== Passage ==
● ● ●
In a recent editorial, the NYT argued that we have “proof that a carbon tax works.” By “works,” the editorial board meant that it would reduce greenhouse gas emissions without hurting the economy. However, the one example they give regarding economic effects—British Columbia—actually falls apart under closer scrutiny. Furthermore, even on paper a carbon tax needs to be revenue-neutral to minimize the economic blow, and this is something the NYT board cannot afford in light of their publicly stated spending goals.

Carbon Tax Hurt the British Columbian Economy

The NYT repeats a familiar talking point regarding carbon taxes:

British Columbia started taxing emissions in 2008. One big appeal of its system is that it is essentially revenue-neutral. People pay more for energy (the price of gasoline is up by about 17 cents a gallon) but pay less in personal income and corporate taxes. And low-income and rural residents get special tax credits. The tax has raised about $4.3 billion while other taxes have been cut by about $5 billion. Researchers have found that the tax helped cut emissions but has had no negative impact on the province’s growth rate, which has been about the same or slightly faster than the country as a whole in recent years.

In fact, as my co-authors and I demonstrated in a Cato Working Paper last fall, the impact on emissions is much smaller than researchers originally thought, and the British Columbia carbon tax has apparently hurt its economy.

Specifically, Figure 5 in our paper (p. 33) shows that despite an initial plunge, by 2104 per capita gasoline sales in British Columbia had rebounded to about the average of the rest of Canada.

Figure 5

Regarding the economic impact of the B.C. carbon tax, its defenders (including the NYT) keep pointing out that growth in the province has matched the rest of Canada since introduction of the carbon tax (in 2008). But that isn’t the right comparison, because before 2008, B.C. typically grew faster than the rest of Canada. Our Figure 6 shows the true story:

Figure 6

As our Figure 6 shows, B.C. unemployment (solid red line) was lower than the Canadian average (dotted red line) for several years before 2008. Yet after 2008, the B.C. unemployment rate shot upward, tracking the national average.

We see a similar pattern in Figure 6 regarding economic growth. The B.C. growth red (solid blue line) was higher than the Canadian average (dotted blue line) for years before the carbon tax, but after 2008 they were almost identical.
● ● ●
== Data extract ==

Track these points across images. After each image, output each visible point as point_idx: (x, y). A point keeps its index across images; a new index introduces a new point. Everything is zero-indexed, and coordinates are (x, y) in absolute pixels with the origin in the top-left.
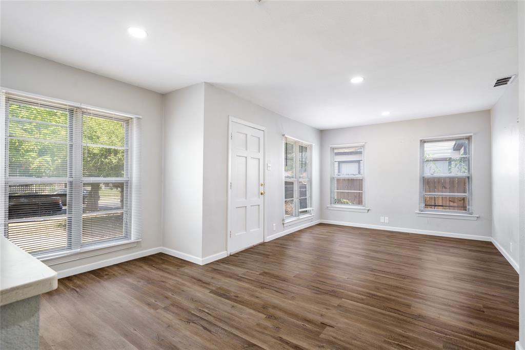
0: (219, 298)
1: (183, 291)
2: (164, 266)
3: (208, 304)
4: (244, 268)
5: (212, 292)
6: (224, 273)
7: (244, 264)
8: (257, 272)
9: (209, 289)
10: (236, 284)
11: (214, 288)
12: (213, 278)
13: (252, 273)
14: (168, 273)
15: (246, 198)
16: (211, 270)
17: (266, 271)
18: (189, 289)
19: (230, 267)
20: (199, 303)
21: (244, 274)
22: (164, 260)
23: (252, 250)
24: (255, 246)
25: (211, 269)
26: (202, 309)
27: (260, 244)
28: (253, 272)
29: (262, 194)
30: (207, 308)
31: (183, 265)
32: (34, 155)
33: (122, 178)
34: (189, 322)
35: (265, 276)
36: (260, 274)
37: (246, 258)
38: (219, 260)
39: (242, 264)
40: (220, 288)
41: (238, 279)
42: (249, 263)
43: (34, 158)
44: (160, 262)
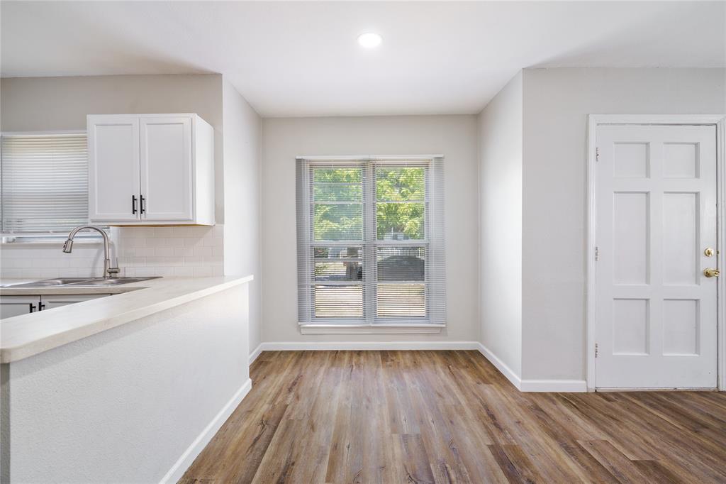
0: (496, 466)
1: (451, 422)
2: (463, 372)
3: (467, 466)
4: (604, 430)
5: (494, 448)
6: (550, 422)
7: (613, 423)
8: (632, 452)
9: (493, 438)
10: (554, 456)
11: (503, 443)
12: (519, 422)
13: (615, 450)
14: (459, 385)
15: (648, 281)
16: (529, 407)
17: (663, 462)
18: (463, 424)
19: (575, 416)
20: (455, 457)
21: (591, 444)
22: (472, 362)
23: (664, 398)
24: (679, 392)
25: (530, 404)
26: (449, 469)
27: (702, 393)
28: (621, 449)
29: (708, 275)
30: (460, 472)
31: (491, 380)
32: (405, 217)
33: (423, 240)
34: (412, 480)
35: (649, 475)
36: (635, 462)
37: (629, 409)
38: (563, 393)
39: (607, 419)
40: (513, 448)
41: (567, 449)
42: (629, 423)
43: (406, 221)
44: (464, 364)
● ● ●
== Aim of the exercise ==
Condense the paragraph of the carbon tax commentary that begins "In a recent editorial" into a short bulleted list that keeps its main points.

== Answer box ==
- A recent NYT editorial claimed there is proof that a carbon tax works, meaning it cuts greenhouse gas emissions without hurting the economy.
- The editorial's only example on economic effects, British Columbia, falls apart under closer scrutiny.
- Even on paper, a carbon tax must be revenue-neutral to minimize the economic blow.
- The NYT board cannot afford revenue neutrality, given its publicly stated spending goals.